■ **WHAT TO DO**
Restate all the lines below word for word, but omit the pictures.

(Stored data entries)
§
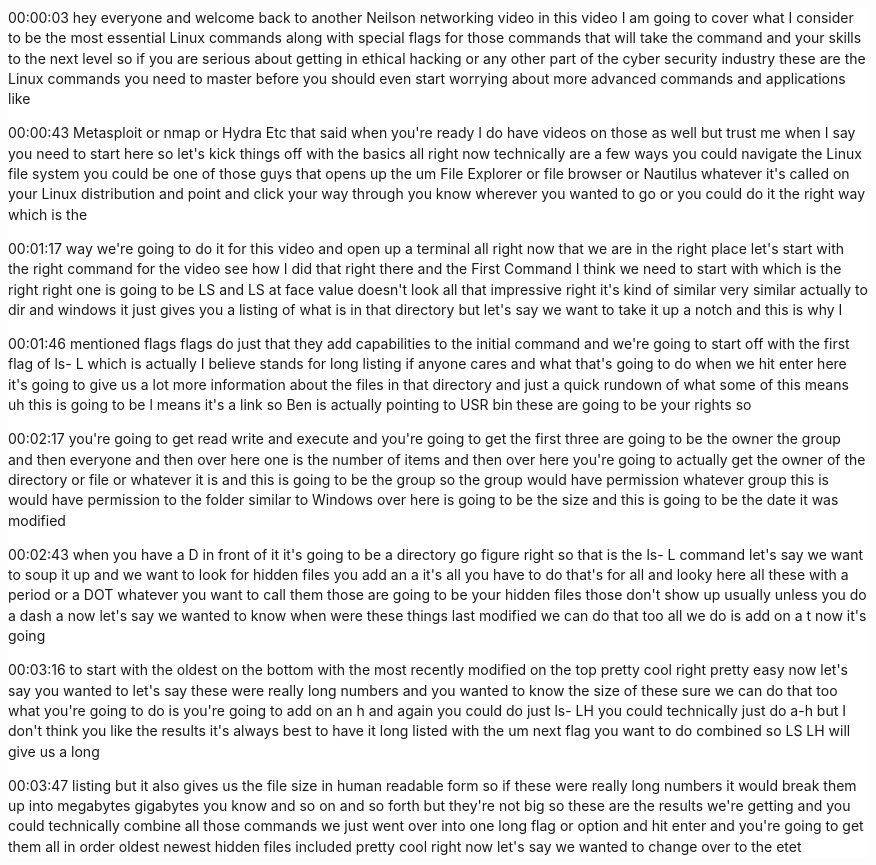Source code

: 00:00:03	hey everyone and welcome back to another Neilson networking video in this video I am going to cover what I consider to be the most essential Linux commands along with special flags for those commands that will take the command and your skills to the next level so if you are serious about getting in ethical hacking or any other part of the cyber security industry these are the Linux commands you need to master before you should even start worrying about more advanced commands and applications like

00:00:43	Metasploit or nmap or Hydra Etc that said when you're ready I do have videos on those as well but trust me when I say you need to start here so let's kick things off with the basics all right now technically are a few ways you could navigate the Linux file system you could be one of those guys that opens up the um File Explorer or file browser or Nautilus whatever it's called on your Linux distribution and point and click your way through you know wherever you wanted to go or you could do it the right way which is the

00:01:17	way we're going to do it for this video and open up a terminal all right now that we are in the right place let's start with the right command for the video see how I did that right there and the First Command I think we need to start with which is the right right one is going to be LS and LS at face value doesn't look all that impressive right it's kind of similar very similar actually to dir and windows it just gives you a listing of what is in that directory but let's say we want to take it up a notch and this is why I

00:01:46	mentioned flags flags do just that they add capabilities to the initial command and we're going to start off with the first flag of ls- L which is actually I believe stands for long listing if anyone cares and what that's going to do when we hit enter here it's going to give us a lot more information about the files in that directory and just a quick rundown of what some of this means uh this is going to be l means it's a link so Ben is actually pointing to USR bin these are going to be your rights so

00:02:17	you're going to get read write and execute and you're going to get the first three are going to be the owner the group and then everyone and then over here one is the number of items and then over here you're going to actually get the owner of the directory or file or whatever it is and this is going to be the group so the group would have permission whatever group this is would have permission to the folder similar to Windows over here is going to be the size and this is going to be the date it was modified

00:02:43	when you have a D in front of it it's going to be a directory go figure right so that is the ls- L command let's say we want to soup it up and we want to look for hidden files you add an a it's all you have to do that's for all and looky here all these with a period or a DOT whatever you want to call them those are going to be your hidden files those don't show up usually unless you do a dash a now let's say we wanted to know when were these things last modified we can do that too all we do is add on a t now it's going

00:03:16	to start with the oldest on the bottom with the most recently modified on the top pretty cool right pretty easy now let's say you wanted to let's say these were really long numbers and you wanted to know the size of these sure we can do that too what you're going to do is you're going to add on an h and again you could do just ls- LH you could technically just do a-h but I don't think you like the results it's always best to have it long listed with the um next flag you want to do combined so LS LH will give us a long

00:03:47	listing but it also gives us the file size in human readable form so if these were really long numbers it would break them up into megabytes gigabytes you know and so on and so forth but they're not big so these are the results we're getting and you could technically combine all those commands we just went over into one long flag or option and hit enter and you're going to get them all in order oldest newest hidden files included pretty cool right now let's say we wanted to change over to the etet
§
■ **TASK RESULT**
Source code

: 00:00:03	hey everyone and welcome back to another Neilson networking video in this video I am going to cover what I consider to be the most essential Linux commands along with special flags for those commands that will take the command and your skills to the next level so if you are serious about getting in ethical hacking or any other part of the cyber security industry these are the Linux commands you need to master before you should even start worrying about more advanced commands and applications like

00:00:43	Metasploit or nmap or Hydra Etc that said when you're ready I do have videos on those as well but trust me when I say you need to start here so let's kick things off with the basics all right now technically are a few ways you could navigate the Linux file system you could be one of those guys that opens up the um File Explorer or file browser or Nautilus whatever it's called on your Linux distribution and point and click your way through you know wherever you wanted to go or you could do it the right way which is the

00:01:17	way we're going to do it for this video and open up a terminal all right now that we are in the right place let's start with the right command for the video see how I did that right there and the First Command I think we need to start with which is the right right one is going to be LS and LS at face value doesn't look all that impressive right it's kind of similar very similar actually to dir and windows it just gives you a listing of what is in that directory but let's say we want to take it up a notch and this is why I

00:01:46	mentioned flags flags do just that they add capabilities to the initial command and we're going to start off with the first flag of ls- L which is actually I believe stands for long listing if anyone cares and what that's going to do when we hit enter here it's going to give us a lot more information about the files in that directory and just a quick rundown of what some of this means uh this is going to be l means it's a link so Ben is actually pointing to USR bin these are going to be your rights so

00:02:17	you're going to get read write and execute and you're going to get the first three are going to be the owner the group and then everyone and then over here one is the number of items and then over here you're going to actually get the owner of the directory or file or whatever it is and this is going to be the group so the group would have permission whatever group this is would have permission to the folder similar to Windows over here is going to be the size and this is going to be the date it was modified

00:02:43	when you have a D in front of it it's going to be a directory go figure right so that is the ls- L command let's say we want to soup it up and we want to look for hidden files you add an a it's all you have to do that's for all and looky here all these with a period or a DOT whatever you want to call them those are going to be your hidden files those don't show up usually unless you do a dash a now let's say we wanted to know when were these things last modified we can do that too all we do is add on a t now it's going

00:03:16	to start with the oldest on the bottom with the most recently modified on the top pretty cool right pretty easy now let's say you wanted to let's say these were really long numbers and you wanted to know the size of these sure we can do that too what you're going to do is you're going to add on an h and again you could do just ls- LH you could technically just do a-h but I don't think you like the results it's always best to have it long listed with the um next flag you want to do combined so LS LH will give us a long

00:03:47	listing but it also gives us the file size in human readable form so if these were really long numbers it would break them up into megabytes gigabytes you know and so on and so forth but they're not big so these are the results we're getting and you could technically combine all those commands we just went over into one long flag or option and hit enter and you're going to get them all in order oldest newest hidden files included pretty cool right now let's say we wanted to change over to the etet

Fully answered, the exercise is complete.